Today’s prompt was to take a bunch of news headlines and mix them up to create a poem. I didn’t exactly do that, but the news did swirl in my brain. The poem originally had a first stanza with a bunch of headlines in it, but the poem seemed stronger without that stanza, hence veering away from the prompt.
—-
News at Night
Events
deemed terrible enough
to be interesting
arrive on a crawl
across the bottom
of my TV screen,
a litany of dread.
I absorb them
as abstraction,
an endless line
of sheep counted
so I can sleep.
Yet come daylight,
even the flowers
open with screams.
I saw your original in my feed reader, Matt, and liked it but I think you’re right about this being stronger. The reader’s mind can create its own, probably more terrible, headlines. I hadn’t seen the Chinese kindergarten item though, and that is shocking.
Hea…veeeee…screaming flowers..not good.. Don’t watch the news…too depressing…
Have some fun…terrorise the neighbours!
I’ve become less and less informed because of this very thing. The conspiratorial part of my brain believes “they” want the news to be so damn depressing we won’t pay attention to what “they” are doing.
WOW! Powerful poem, Matt. That last line is dynamite! I’d rather watch Seinfeld re-runs than the evening news. Of course, I’m not exactly informed but I laugh a lot more.
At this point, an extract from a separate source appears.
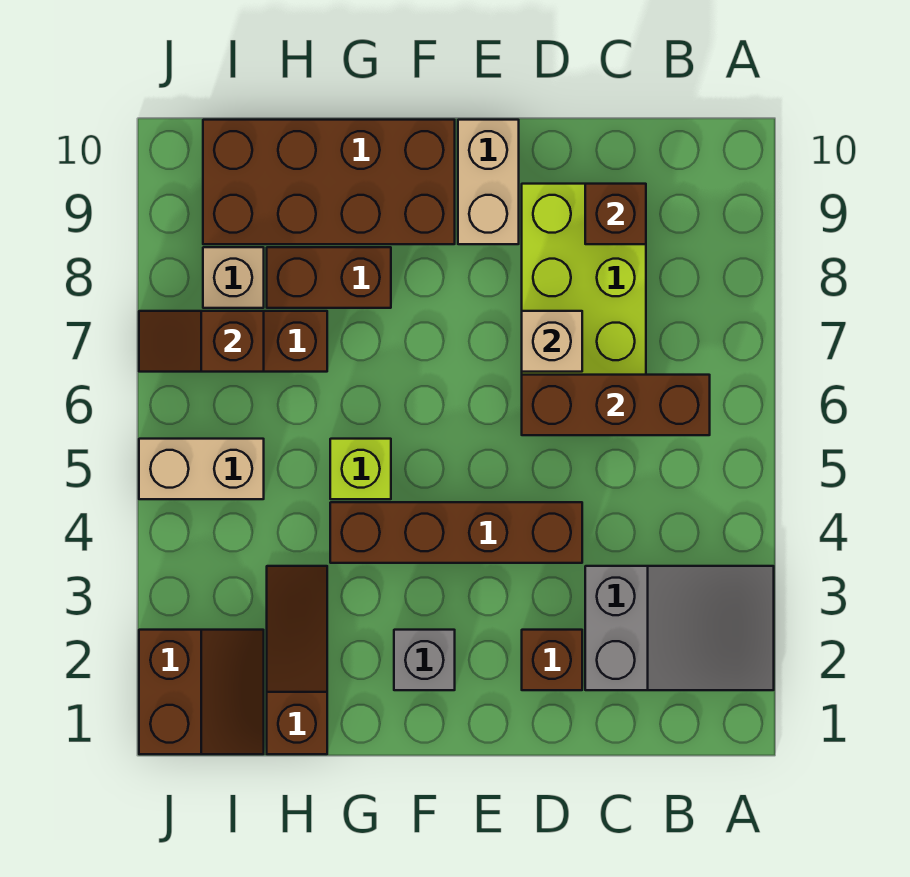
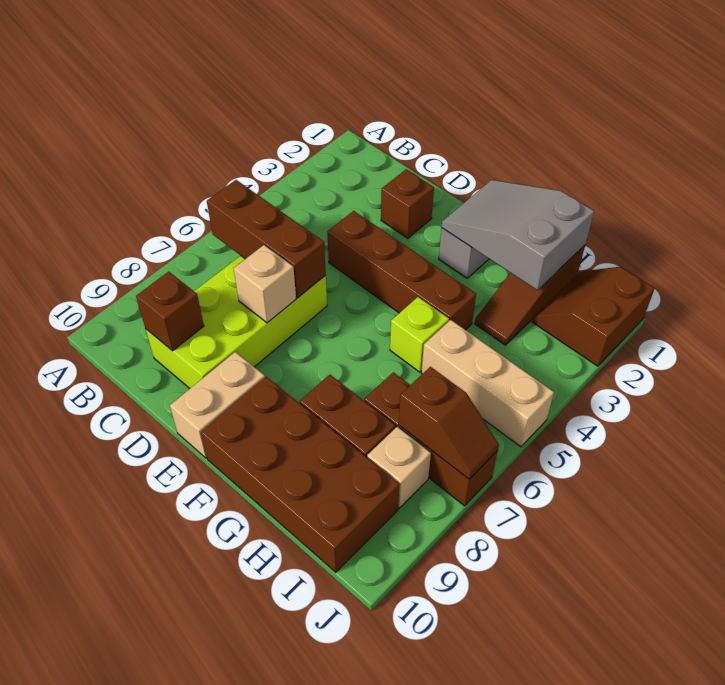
grey 2x3 slope [585,566,774,690] -> grey 2x3 slope moved to [442,180,594,290]
tan 1x2 brick [139,439,264,499] -> tan 1x3 brick [422,320,554,447]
I often feel like the flowers everyday after perusing the headlines, Matt! (Thanks for stopping by earlier – I answered your questions about boobquake…)
Nice impact, I think you did the right thing veering away from prompt.
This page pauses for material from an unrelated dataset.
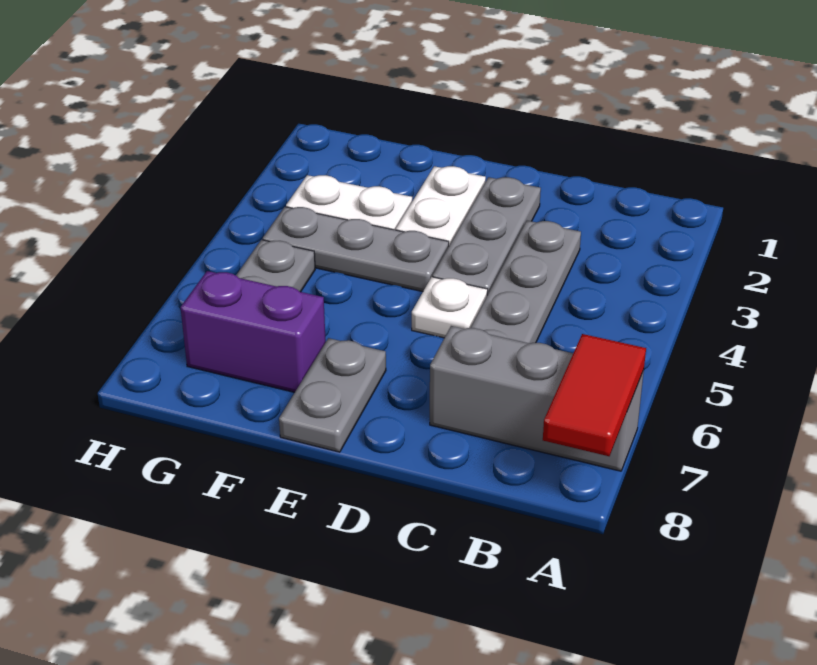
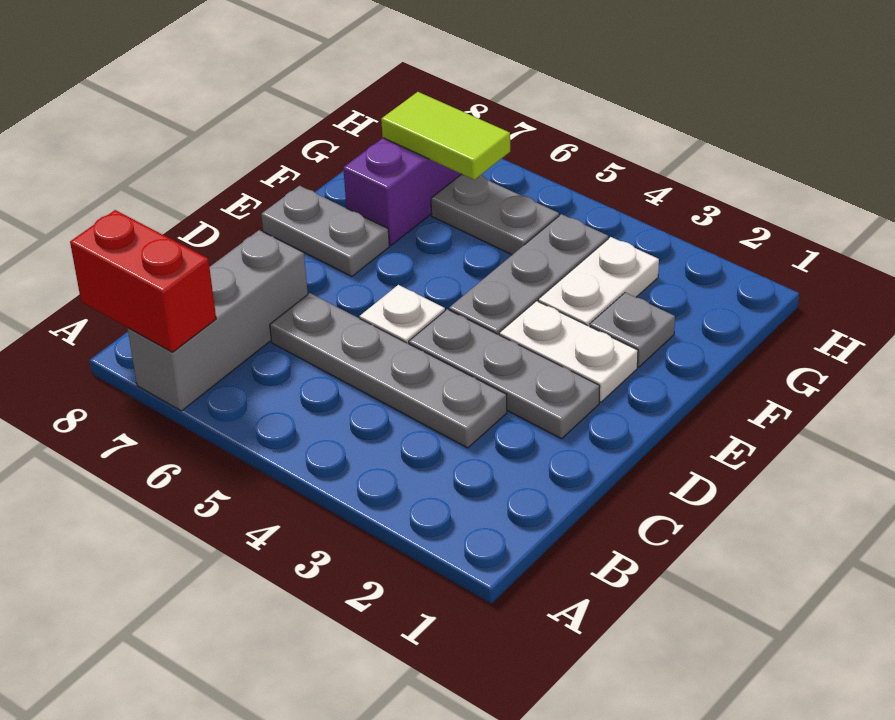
red 1x2 tile [543,334,646,456] -> red 1x2 brick [70,210,216,352]
none -> grey 1x1 plate [590,292,675,367]
none -> lime 1x2 tile [381,92,510,180]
That “terrible enough to be interesting” really stands out, it’s very true. Somehow the U.S. seems to have that worse than elsewhere.
I agree with the others. Your word choices are a wonderful mixture.
you veered nicely with this..well done
sometimes it is nice to turn the sound off and watch with wonder as life passes by… waking flowers screaming that is dynamite!!!
You ended it with an appropriate bang.
Loved it. Very M. Night Shyamalan-ish (with his penchant for ‘twist endings’); specifically, the 2008 film “The Happening” comes to mind (where the killers were the plants releasing neurotoxins that made the victims commit suicide).
Thanks for sharing, and kudos. Cheers.